Bien sûr, la réforme du texte ne modifierait pas d’un coup de baguette magique le comportement patriarcal de la chaîne pénale. Pourtant, sans reporter forcément le débat sur la victime, certains ajouts pourraient réunir un consensus. Une solution se dessinait avant l’été, qui consistait à compléter le texte actuel en en y intégrant la notion de consentement, sans en ôter pour autant les quatre mots-clés actuels.
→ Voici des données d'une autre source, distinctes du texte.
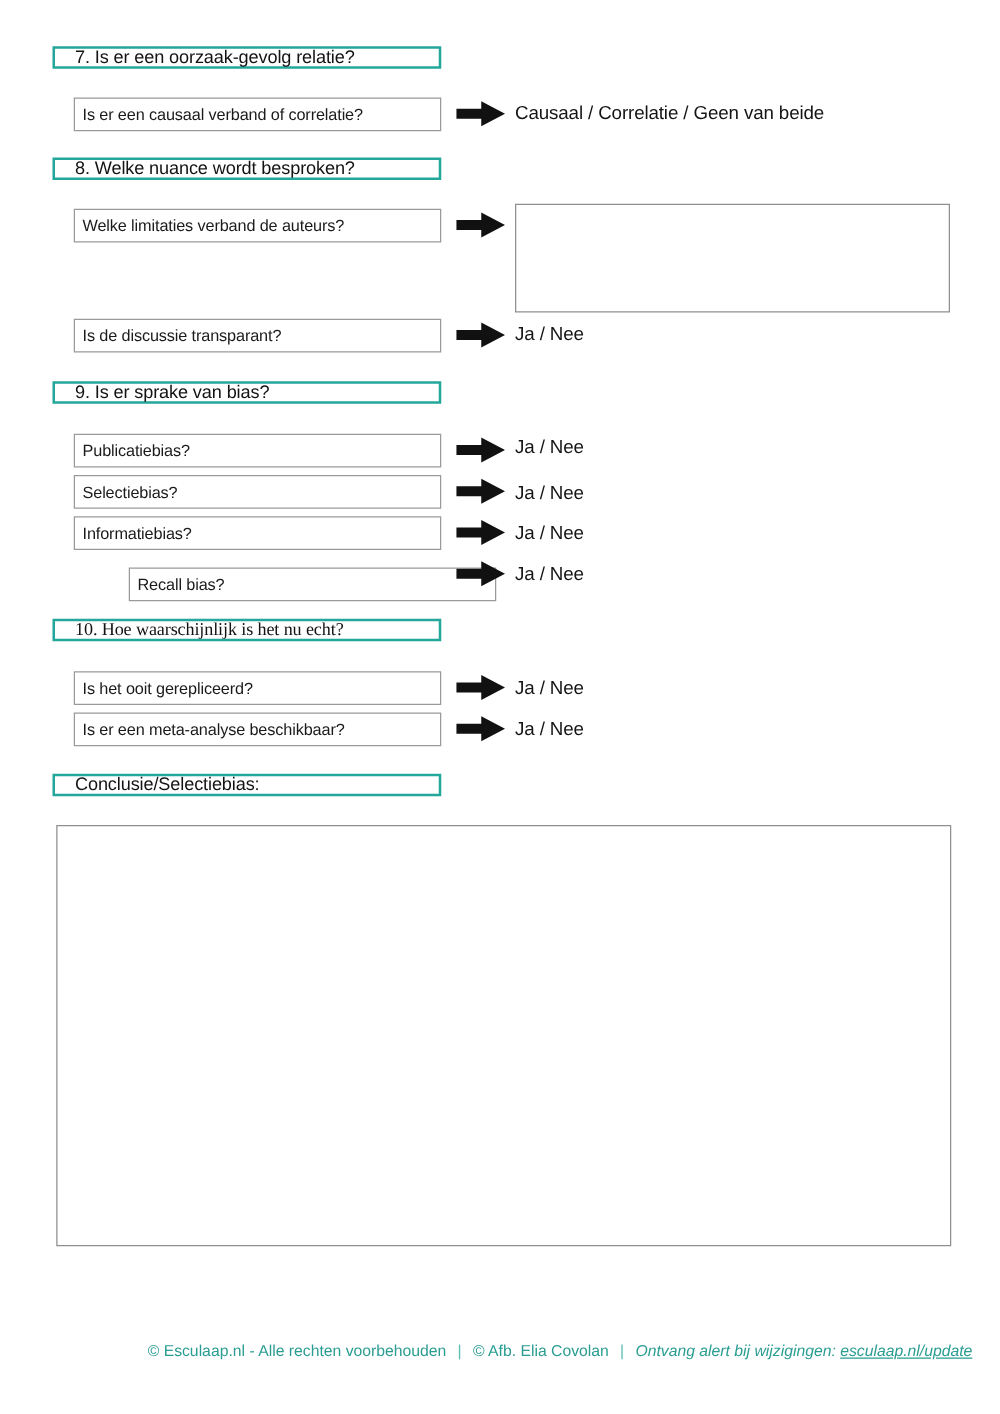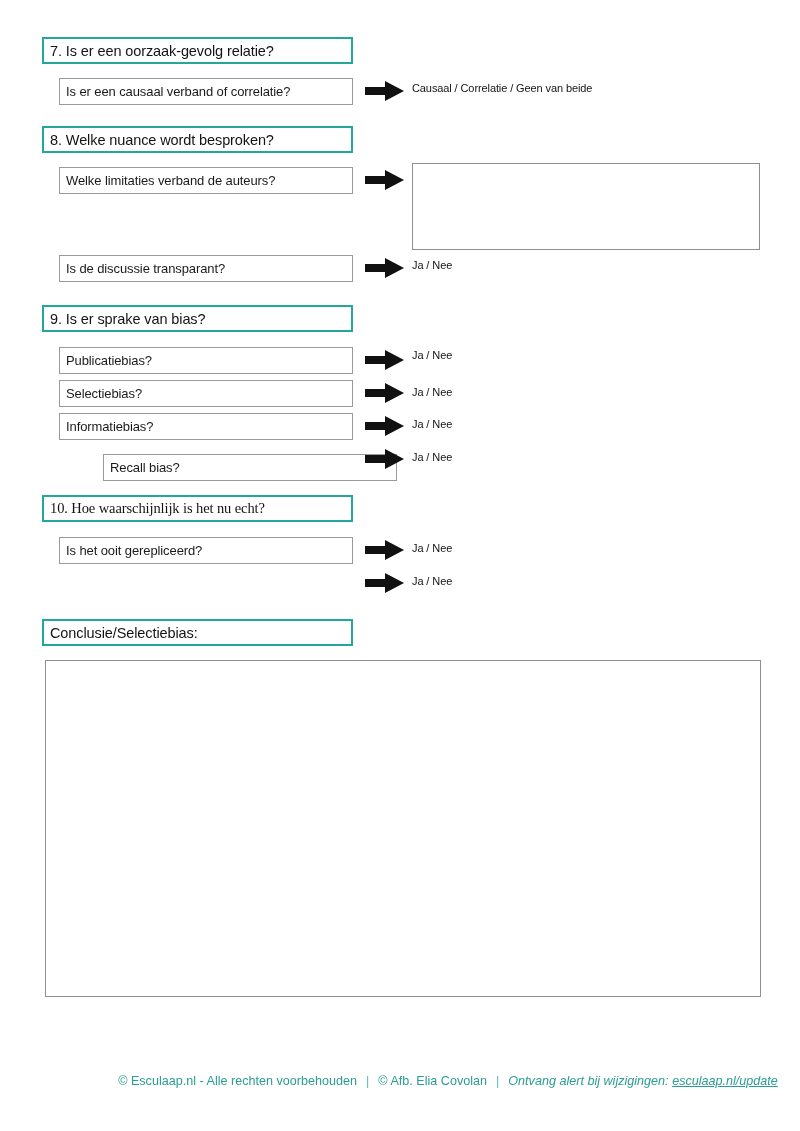--- a/index.html
+++ b/index.html
@@ -28,13 +28,13 @@
     position: absolute;
     left: 42px;
     width: 311px;
-    height: 27px;
+    height: 18px;
     box-sizing: border-box;
     border: 2px solid #22a79a;
     background: #ffffff;
     display: flex;
     align-items: center;
-    padding-left: 6px;
+    padding-left: 16px;
     font-size: 14.5px;
     color: #131313;
     letter-spacing: -0.1px;

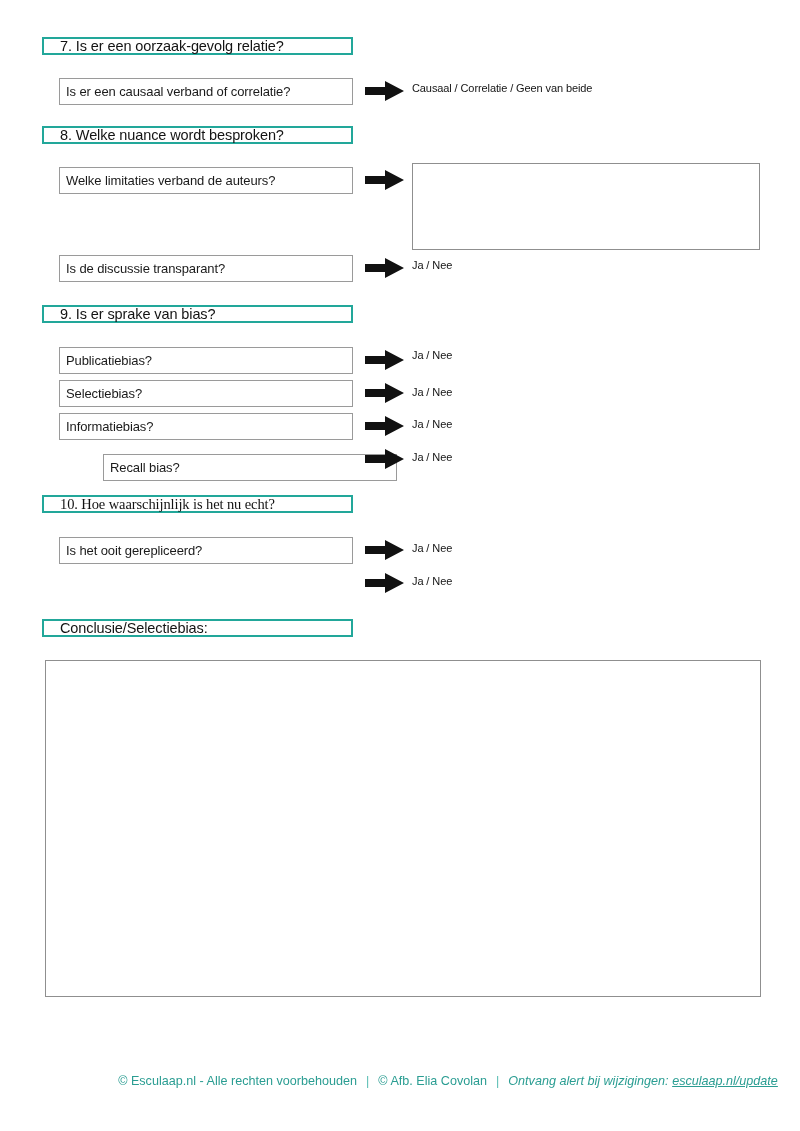--- a/index.html
+++ b/index.html
@@ -70,7 +70,7 @@
   .answer {
     position: absolute;
     left: 412px;
-    font-size: 11px;
+    font-size: 15px;
     color: #141414;
     white-space: nowrap;
     letter-spacing: -0.1px;

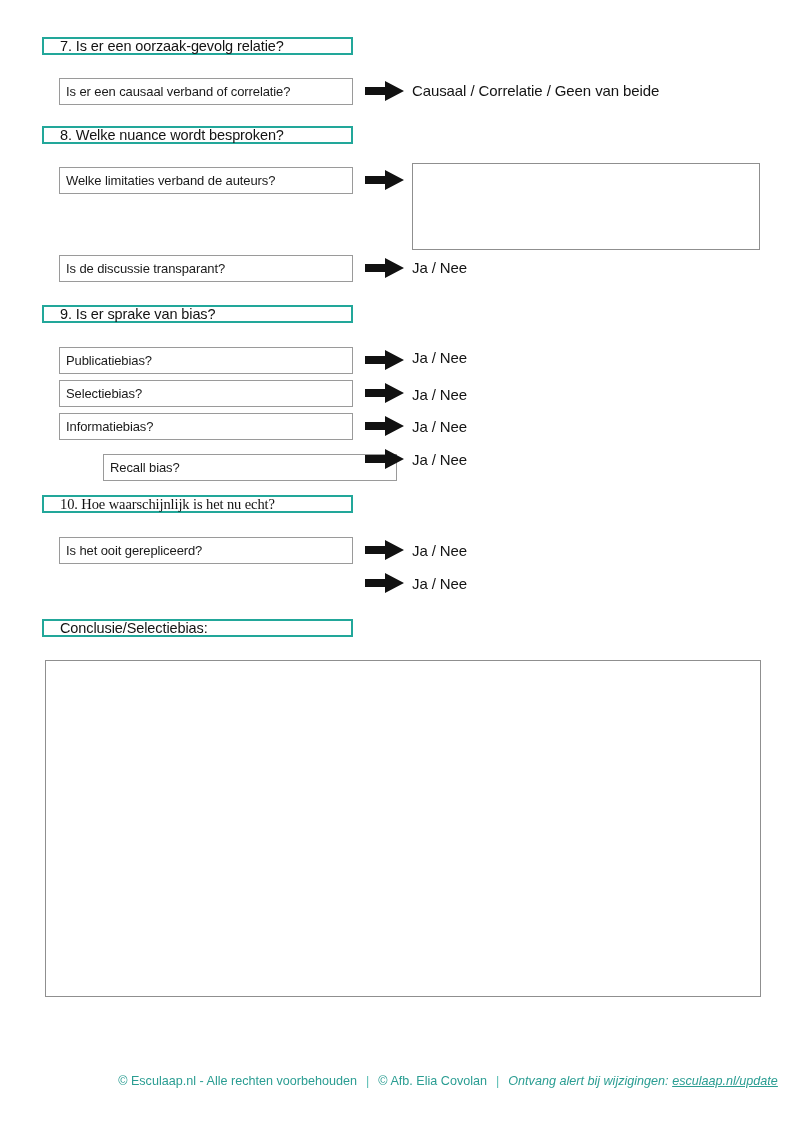--- a/index.html
+++ b/index.html
@@ -219,6 +219,9 @@
   </div>
   <div class="answer" style="top:542px;">Ja / Nee</div>
 
+  <div class="subq" style="top:570px;">
+    <span>Is er een meta-analyse beschikbaar?</span>
+  </div>
   <div class="arrow" style="top:571px;">
     <svg viewBox="0 0 40 24" xmlns="http://www.w3.org/2000/svg" aria-hidden="true">
       <path d="M0 8 H20 V2 L39 12 L20 22 V16 H0 Z" fill="#111111"></path>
Resteraient « violence, contrainte, menace ou surprise », mais serait ajoutée l’idée que le viol est un acte « non consenti ».

Laurence Rossignol, sénatrice socialiste, ancienne ministre de l’égalité entre les femmes et les hommes, propose de faire figurer dans l’article 222-23 une « définition générique du viol, comme étant une relation sexuelle dépourvue de consentement ». Aussi bien, le champ de la contrainte ou de la surprise pourrait être élargi, pour qu’y entrent clairement l’état de sidération, la soumission chimique ou toute situation de vulnérabilité physique, psychique ou sociale contrevenant au consentement nécessaire. La réforme ne règlerait pas tout, loin s’en faut. On peut tout de même espérer qu’elle ferait évoluer la justice, tout en favorisant une prise de conscience générale. Et que le calvaire de Gisèle Pélicot n’aura pas été exposé en vain.